__What you are asked to do__: Lines below that include the word "redes" should each be copied.

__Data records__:
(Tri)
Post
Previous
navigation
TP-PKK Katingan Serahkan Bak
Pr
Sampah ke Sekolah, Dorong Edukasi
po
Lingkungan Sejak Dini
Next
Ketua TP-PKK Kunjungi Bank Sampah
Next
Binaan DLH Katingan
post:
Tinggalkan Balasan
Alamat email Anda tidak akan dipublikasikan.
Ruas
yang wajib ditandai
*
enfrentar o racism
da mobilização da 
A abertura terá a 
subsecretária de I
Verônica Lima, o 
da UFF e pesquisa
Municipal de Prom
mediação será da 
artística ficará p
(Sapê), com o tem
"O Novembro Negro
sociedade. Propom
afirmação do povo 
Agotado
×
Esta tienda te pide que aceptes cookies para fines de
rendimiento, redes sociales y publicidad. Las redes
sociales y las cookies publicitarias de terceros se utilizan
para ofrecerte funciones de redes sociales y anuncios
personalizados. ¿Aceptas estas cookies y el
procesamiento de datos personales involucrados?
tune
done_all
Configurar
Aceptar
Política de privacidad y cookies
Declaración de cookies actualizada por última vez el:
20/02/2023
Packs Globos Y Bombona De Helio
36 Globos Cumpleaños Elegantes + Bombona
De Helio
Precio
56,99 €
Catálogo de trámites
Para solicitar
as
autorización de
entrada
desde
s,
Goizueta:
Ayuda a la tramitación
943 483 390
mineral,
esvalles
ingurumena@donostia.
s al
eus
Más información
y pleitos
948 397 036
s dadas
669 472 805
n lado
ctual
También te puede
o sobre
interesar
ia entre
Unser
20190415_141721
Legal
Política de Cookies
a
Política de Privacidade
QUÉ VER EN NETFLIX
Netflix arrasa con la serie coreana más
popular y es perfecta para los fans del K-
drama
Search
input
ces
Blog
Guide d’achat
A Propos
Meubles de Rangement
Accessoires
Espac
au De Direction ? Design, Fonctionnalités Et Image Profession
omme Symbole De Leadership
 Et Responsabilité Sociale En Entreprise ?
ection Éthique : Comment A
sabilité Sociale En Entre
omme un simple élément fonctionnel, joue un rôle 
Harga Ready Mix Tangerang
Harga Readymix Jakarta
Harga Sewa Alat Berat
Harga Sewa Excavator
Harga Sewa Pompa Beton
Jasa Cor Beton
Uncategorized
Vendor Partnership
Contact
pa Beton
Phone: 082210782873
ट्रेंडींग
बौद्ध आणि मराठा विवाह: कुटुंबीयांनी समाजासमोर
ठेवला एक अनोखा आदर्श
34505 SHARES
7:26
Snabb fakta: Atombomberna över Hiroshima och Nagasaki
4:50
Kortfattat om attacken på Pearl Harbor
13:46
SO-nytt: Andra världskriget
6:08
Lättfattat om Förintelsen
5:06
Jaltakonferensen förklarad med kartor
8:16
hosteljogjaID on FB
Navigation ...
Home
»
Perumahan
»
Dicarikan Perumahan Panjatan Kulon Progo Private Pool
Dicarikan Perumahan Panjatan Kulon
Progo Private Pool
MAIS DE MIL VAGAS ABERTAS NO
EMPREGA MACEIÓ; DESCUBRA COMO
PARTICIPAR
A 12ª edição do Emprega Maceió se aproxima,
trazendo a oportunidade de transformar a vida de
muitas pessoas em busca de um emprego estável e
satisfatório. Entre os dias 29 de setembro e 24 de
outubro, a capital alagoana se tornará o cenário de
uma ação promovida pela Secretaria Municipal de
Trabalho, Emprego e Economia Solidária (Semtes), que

__Task output__:
rendimiento, redes sociales y publicidad. Las redes
para ofrecerte funciones de redes sociales y anuncios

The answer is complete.